Malaria is one of the most devastating diseases of humankind, affecting nearly one in ten people worldwide and resulting in over 1.5 million deaths annually. This disease is caused by the Plasmodium parasite, of which Plasmodium falciparum is the deadliest form. While the past century has seen significant progress in anti-malarial drug development, many of these drugs are losing efficacy due to the rise of drug-resistant parasites. One of the major challenges facing the field is the identification of new drug targets for efficacious, affordable treatment. My lab focuses on transcriptional regulation and metabolism as potential avenues to disrupt the progression of this deadly parasite. To accomplish this, our research combines tools from functional genomics, molecular biology, computational biology, biochemistry, and metabolomics to understand the fundamental molecular mechanisms underlying the development of this parasite. The focus is predominantly on the red blood cell stage of development, which is the stage in which all of the clinical manifestations of the malaria disease occur.
Transcriptional regulation in malaria parasites:
My lab is interested in role of transcriptional regulation in parasite development. To study this, we focus on the only known family of DNA binding proteins encoded by the Plasmodium genome, the Apicomplexan AP2 (ApiAP2) protein family. These proteins are highly conserved among all Apicomplexan parasites and find their origin in plants. (Why is there a plant connection you ask? Intriguingly, malaria parasites contain an amazing non-photosynthetic chloroplast-like organelle called the apicoplast which was acquired via a secondary endosymbiotic event so there are many features of plant cells in these intriguing single celled eukaryotic parasites!) To address the specific in vivo roles for the 27 members of the ApiAP2 protein family, we are pursuing several lines of inquiry. These approaches include modulating expression levels of these proteins, generating knockdowns and knockouts, as well as in vivo protein tagging for chromatin immunoprecipitation. We are also using luciferase reporter assays to measure the stage-specificity of expression controlled by the identified target DNA motifs, and we are using mass spectrometry-based proteomics to determine protein-protein interactions for these transcriptional regulatory complexes. Our goal is to define the dynamic transcriptional regulatory network of the malaria parasite and to determine which ApiAP2 proteins are the master regulators governing the various stages of parasite development including the blood stage, the mosquito stage and the liver stage with the goal of targeting these proteins as a way to kill parasites.

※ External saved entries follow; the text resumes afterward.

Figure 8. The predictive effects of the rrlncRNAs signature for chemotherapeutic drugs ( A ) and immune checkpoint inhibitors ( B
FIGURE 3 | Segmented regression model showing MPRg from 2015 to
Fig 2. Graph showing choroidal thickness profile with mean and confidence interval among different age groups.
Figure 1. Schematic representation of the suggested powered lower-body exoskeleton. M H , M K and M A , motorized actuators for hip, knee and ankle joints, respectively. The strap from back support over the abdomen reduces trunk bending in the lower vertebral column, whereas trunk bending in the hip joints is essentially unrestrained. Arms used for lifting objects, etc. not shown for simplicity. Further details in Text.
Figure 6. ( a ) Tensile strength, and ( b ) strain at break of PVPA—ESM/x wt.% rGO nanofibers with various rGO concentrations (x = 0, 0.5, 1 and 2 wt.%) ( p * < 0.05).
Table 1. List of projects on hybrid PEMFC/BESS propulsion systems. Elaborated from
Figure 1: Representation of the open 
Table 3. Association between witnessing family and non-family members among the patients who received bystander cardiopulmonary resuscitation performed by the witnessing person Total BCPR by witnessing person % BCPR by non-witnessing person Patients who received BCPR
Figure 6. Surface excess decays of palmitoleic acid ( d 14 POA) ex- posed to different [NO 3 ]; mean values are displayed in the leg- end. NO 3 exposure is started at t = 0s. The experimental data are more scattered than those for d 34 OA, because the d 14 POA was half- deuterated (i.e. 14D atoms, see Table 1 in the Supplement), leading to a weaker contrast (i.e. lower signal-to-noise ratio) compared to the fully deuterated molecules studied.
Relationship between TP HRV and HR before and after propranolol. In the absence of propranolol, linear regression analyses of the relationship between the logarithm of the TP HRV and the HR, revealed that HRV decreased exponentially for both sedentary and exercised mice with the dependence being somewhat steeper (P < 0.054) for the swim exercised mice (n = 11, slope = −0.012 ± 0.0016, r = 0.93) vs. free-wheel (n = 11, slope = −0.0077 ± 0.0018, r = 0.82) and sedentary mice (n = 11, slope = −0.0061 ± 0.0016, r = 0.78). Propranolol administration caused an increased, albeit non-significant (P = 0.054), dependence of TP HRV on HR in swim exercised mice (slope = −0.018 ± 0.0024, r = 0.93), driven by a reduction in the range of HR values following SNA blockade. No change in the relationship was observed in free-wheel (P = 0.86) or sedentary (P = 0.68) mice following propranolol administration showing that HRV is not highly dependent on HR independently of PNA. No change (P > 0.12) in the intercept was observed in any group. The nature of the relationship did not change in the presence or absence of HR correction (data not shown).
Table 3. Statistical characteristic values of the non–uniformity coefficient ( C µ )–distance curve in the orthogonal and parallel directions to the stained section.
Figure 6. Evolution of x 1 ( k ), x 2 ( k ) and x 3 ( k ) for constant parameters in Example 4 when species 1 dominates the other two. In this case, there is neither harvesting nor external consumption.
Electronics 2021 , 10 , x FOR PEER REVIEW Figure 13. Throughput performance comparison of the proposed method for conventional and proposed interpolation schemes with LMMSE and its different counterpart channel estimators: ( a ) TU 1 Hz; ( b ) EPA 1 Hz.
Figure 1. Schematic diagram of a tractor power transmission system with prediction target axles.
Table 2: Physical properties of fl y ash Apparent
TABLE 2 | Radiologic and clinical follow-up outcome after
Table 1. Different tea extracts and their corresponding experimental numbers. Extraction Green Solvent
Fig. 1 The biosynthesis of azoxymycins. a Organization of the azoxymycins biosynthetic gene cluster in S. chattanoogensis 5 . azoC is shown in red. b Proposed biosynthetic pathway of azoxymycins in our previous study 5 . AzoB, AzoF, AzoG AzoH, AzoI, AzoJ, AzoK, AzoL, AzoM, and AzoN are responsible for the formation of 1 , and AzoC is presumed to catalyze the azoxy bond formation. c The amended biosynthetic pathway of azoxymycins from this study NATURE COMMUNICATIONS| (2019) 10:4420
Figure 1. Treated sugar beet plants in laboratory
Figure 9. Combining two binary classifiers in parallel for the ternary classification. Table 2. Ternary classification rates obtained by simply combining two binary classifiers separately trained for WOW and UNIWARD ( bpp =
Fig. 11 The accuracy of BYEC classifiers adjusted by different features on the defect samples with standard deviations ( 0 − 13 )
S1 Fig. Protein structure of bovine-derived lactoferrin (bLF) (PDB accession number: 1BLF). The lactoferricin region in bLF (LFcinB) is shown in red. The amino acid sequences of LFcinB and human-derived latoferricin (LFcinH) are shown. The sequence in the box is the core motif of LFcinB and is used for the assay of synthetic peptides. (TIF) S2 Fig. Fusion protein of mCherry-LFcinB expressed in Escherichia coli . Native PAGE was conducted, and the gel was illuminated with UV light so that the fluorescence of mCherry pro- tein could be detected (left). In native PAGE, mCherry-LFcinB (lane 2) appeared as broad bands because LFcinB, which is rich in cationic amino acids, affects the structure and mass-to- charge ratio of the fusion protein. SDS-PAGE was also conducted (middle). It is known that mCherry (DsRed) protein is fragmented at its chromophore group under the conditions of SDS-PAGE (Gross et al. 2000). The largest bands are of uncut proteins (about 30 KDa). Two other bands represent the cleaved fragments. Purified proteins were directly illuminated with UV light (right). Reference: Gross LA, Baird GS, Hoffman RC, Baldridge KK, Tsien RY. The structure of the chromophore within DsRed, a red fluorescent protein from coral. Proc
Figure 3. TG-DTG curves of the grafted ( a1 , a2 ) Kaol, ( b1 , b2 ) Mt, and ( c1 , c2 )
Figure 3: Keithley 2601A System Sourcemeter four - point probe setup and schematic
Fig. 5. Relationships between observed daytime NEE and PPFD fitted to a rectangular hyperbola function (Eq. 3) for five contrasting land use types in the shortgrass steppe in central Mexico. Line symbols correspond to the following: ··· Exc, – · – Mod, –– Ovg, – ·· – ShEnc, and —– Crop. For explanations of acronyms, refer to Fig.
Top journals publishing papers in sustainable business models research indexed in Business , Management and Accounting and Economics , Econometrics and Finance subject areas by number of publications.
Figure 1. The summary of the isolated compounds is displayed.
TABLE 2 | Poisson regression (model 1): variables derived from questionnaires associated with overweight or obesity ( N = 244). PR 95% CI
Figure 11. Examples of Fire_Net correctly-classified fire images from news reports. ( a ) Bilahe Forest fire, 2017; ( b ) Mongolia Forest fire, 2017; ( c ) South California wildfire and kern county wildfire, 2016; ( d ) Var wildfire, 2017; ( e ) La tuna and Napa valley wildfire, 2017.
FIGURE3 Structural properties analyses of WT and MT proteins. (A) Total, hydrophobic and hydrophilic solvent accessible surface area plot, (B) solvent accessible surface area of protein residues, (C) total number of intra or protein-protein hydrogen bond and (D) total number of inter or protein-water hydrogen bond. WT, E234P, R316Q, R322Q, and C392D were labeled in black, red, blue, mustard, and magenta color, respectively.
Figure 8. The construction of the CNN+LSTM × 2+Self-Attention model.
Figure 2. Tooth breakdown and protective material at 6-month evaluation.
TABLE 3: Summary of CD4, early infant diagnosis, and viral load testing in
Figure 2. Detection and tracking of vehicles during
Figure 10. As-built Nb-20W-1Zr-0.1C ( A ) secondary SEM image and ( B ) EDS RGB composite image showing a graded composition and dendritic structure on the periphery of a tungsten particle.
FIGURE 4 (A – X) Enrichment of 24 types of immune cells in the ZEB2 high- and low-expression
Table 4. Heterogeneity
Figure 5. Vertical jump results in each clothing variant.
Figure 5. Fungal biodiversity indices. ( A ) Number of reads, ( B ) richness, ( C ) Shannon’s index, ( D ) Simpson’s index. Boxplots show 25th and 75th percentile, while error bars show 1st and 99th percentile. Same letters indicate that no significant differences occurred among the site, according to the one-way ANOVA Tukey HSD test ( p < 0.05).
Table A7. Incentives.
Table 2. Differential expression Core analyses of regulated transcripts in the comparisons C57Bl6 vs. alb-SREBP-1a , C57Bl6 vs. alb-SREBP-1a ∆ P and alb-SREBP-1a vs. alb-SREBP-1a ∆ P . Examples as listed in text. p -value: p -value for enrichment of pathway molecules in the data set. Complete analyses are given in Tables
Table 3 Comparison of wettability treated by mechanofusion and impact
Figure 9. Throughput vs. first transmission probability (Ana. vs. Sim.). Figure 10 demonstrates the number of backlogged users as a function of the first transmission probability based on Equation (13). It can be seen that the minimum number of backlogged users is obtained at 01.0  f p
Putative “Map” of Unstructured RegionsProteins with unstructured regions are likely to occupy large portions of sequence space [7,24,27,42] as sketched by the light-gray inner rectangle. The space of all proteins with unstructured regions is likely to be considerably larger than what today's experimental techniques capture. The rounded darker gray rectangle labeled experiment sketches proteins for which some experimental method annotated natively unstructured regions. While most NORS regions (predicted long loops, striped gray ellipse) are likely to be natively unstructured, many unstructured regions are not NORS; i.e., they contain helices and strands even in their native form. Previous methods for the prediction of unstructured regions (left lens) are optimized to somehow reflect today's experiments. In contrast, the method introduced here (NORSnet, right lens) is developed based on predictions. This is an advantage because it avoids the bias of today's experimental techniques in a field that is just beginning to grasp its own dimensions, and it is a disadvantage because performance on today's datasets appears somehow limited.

The genome of Plasmodium falciparum indicates that the metabolic pathways utilized by this organism are highly unique. Recent efforts to comprehensively examine the biology of P. falciparum have focused on transcriptome and proteome analysis to gain insight into Plasmodium-specific pathways. The third crucial component that remains to be established is the metabolome: the complement of small-molecule metabolites and their relative levels. Our lab has begun to characterize various aspects of parasite metabolism using high accuracy mass-spectrometry to simultaneously measure metabolites from complex cellular extracts from parasite-infected cells. The approaches we are using allow us to assay various aspects of the P. falciparum metabolome. One approach has been to examine the interaction of Plasmodium with the host red blood cell using targeted measurements of specific metabolites shared with the host erythrocyte and asking how these vary when parasites are stressed or exposed to antimalarial drugs. We are also using 13C and 15N isotopic labeling experiments to directly trace carbon flux through known biochemical pathways. Finally, we are using metabolite measurements to map genetic control of metabolism by assaying global metabolite patterns in the parents and progeny of a Plasmodium falciparum genetic cross. Results from these studies are beginning to unravel the divergence of metabolism in P. falciparum and promise to provide unique avenues for future drug intervention strategies.